Une dizaine de milliards d’euros d’investissement

Pas question d’utiliser les données pour des décisions préjudiciables aux citoyens, telles que la conception de produits ou de services nuisibles ou l’augmentation d’une prime d’assurance, martèle la Commission européenne dans sa communication, qui prévoit non pas une base de données de santé, mais deux, une pour les soins et l’autre pour la recherche ou les usages secondaires. Un nouveau comité européen de l’espace des données de santé sera créé, composé des représentants des autorités de santé numérique et des nouvelles instances d’accès aux données de santé de tous les États membres, de la Commission et d’observateurs.

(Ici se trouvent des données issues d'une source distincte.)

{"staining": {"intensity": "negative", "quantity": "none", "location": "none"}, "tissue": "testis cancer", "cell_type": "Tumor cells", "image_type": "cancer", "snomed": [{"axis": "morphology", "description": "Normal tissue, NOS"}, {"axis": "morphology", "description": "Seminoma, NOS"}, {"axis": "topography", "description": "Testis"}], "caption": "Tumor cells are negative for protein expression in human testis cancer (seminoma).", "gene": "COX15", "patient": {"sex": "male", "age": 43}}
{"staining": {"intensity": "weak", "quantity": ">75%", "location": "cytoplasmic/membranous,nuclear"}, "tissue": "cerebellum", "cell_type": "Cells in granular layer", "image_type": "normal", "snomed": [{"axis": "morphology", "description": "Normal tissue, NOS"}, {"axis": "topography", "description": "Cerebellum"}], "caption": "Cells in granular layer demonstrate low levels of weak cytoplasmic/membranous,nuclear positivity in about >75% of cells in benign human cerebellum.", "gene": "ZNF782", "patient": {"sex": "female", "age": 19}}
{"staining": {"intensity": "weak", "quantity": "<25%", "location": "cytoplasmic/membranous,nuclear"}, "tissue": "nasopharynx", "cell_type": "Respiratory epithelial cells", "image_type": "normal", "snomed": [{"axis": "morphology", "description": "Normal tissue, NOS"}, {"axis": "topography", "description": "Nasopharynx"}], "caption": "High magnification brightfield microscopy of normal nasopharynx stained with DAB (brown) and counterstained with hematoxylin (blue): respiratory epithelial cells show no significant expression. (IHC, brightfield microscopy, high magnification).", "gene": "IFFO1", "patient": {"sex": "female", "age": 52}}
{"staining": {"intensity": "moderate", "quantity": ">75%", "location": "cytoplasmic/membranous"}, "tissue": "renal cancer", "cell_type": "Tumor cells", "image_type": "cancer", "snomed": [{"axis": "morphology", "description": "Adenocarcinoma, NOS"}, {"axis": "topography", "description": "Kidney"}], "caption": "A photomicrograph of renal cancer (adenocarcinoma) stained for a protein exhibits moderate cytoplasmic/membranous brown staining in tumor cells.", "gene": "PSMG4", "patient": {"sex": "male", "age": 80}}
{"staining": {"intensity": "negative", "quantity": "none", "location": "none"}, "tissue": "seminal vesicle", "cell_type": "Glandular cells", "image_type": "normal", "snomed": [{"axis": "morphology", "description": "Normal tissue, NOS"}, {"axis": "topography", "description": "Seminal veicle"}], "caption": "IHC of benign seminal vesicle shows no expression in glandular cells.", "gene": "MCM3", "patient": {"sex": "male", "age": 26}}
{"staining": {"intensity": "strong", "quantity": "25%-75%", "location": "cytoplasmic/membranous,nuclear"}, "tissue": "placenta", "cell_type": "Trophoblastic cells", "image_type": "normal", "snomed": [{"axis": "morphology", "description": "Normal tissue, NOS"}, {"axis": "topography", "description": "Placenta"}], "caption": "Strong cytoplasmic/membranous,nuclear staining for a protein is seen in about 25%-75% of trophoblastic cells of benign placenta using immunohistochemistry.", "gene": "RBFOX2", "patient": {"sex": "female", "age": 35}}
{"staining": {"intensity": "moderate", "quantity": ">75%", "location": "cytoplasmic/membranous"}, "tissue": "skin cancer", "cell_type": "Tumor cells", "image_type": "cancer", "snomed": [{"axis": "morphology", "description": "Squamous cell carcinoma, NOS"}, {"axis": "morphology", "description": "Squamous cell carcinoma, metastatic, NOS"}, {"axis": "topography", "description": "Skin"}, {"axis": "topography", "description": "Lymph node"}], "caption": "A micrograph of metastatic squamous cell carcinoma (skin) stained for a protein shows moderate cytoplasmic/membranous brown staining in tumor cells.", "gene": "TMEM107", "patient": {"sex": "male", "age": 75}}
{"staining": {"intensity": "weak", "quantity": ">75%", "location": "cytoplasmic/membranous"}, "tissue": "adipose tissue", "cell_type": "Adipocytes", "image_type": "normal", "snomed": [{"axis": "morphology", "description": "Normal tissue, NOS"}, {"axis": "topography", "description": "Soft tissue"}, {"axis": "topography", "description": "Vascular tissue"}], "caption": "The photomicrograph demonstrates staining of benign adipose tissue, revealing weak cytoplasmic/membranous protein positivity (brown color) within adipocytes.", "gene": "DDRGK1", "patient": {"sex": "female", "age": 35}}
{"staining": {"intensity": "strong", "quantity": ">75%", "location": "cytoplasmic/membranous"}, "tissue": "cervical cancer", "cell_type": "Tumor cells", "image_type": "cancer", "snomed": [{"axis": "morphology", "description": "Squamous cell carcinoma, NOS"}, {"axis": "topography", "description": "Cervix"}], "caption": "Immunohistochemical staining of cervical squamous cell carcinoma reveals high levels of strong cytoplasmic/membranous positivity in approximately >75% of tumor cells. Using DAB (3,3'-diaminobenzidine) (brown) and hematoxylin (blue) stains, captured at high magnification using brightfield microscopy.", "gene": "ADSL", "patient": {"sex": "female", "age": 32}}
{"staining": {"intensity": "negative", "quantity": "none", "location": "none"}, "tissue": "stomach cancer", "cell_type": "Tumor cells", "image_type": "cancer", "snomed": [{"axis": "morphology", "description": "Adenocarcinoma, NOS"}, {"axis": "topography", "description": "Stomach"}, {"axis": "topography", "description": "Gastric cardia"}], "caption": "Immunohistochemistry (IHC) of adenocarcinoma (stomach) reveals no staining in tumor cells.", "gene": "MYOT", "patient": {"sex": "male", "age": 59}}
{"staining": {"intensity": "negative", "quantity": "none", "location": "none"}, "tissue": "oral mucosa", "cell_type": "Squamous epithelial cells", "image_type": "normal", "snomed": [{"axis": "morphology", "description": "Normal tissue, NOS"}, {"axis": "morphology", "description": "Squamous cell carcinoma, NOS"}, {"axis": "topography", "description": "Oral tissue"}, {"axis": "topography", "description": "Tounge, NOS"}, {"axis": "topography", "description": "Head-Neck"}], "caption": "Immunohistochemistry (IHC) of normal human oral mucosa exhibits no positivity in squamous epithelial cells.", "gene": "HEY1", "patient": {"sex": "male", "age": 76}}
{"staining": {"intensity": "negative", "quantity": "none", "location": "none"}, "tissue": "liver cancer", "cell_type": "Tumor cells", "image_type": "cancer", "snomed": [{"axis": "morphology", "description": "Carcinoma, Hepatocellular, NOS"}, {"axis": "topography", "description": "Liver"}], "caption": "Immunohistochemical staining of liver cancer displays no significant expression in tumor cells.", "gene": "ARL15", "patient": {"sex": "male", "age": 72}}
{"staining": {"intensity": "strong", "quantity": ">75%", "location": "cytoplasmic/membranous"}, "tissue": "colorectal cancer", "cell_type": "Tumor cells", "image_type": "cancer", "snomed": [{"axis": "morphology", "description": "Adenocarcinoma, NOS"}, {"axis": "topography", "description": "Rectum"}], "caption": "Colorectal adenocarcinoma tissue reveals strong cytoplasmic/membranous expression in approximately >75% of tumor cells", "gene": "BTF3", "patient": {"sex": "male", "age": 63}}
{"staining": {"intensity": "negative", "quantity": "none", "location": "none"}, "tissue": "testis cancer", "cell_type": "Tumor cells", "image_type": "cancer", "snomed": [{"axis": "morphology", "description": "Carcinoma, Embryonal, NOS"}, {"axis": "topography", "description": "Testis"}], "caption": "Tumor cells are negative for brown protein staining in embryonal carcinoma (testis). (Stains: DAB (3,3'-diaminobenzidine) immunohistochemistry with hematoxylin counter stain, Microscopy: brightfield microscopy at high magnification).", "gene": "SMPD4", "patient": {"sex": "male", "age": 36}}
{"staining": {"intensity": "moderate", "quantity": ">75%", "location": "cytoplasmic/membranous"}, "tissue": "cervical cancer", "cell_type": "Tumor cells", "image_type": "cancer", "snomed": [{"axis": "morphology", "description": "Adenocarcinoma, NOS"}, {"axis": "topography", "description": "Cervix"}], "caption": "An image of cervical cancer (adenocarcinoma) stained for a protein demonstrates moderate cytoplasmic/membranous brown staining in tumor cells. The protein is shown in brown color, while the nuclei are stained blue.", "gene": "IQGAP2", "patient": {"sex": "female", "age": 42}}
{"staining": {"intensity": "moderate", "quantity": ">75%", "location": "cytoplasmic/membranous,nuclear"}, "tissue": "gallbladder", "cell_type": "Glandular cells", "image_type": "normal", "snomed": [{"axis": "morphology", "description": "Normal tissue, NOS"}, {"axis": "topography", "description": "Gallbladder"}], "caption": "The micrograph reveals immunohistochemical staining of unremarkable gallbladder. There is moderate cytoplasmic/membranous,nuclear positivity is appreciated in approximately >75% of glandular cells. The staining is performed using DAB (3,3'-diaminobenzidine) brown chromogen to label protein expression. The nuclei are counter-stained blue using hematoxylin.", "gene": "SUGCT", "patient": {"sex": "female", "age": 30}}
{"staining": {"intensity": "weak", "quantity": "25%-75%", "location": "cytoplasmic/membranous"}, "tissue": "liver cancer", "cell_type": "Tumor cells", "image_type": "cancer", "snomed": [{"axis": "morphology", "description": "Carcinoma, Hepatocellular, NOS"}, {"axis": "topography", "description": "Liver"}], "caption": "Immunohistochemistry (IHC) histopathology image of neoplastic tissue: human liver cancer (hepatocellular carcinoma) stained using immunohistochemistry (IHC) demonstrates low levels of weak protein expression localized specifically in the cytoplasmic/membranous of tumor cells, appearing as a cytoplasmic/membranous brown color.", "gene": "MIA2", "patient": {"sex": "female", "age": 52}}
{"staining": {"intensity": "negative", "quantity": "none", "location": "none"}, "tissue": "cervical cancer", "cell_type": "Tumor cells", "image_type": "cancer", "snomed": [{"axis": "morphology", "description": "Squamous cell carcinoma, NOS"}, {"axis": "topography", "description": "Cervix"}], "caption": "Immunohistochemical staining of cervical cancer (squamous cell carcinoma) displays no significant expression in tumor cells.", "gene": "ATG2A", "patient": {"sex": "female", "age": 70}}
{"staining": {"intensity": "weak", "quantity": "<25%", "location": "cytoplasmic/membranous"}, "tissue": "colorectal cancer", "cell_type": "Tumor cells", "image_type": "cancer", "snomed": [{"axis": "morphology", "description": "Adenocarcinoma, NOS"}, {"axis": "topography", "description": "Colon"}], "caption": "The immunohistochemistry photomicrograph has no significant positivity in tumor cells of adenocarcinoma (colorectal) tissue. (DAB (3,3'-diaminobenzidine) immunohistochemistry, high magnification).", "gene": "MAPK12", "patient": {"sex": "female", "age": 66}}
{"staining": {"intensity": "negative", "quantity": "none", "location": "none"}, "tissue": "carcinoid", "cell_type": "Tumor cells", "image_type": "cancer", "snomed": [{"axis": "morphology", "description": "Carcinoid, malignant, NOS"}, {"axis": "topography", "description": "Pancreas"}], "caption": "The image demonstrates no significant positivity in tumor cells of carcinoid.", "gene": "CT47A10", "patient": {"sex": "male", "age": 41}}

«Ces données, accessibles dans le cadre de solides garanties de sécurité et de confidentialité, seront également un trésor pour les scientifiques, les chercheurs, les innovateurs et les décideurs politiques travaillant sur le prochain traitement salvateur. L’UE franchit une étape véritablement historique vers les soins de santé numériques en l’UE», s’enthousiasme la commissaire à la santé et à la sécurité alimentaire, Stella Kyriakides.

L’EHDS devrait permettre à l’UE d’économiser environ 11 milliards d’euros sur dix ans: 5,5 milliards d’euros seront économisés grâce à un meilleur accès et un meilleur échange des données de santé dans le domaine de la santé et 5,4 milliards d’euros supplémentaires seront économisés grâce à une meilleure utilisation des données de santé pour la recherche, l’innovation et l’élaboration des politiques. Plus de 13 milliards d’euros pourraient être mobilisés dans le cadre des projets de santé numérique.

En coulisses, les petites mains en charge de coudre la robe ont déjà des sueurs froides.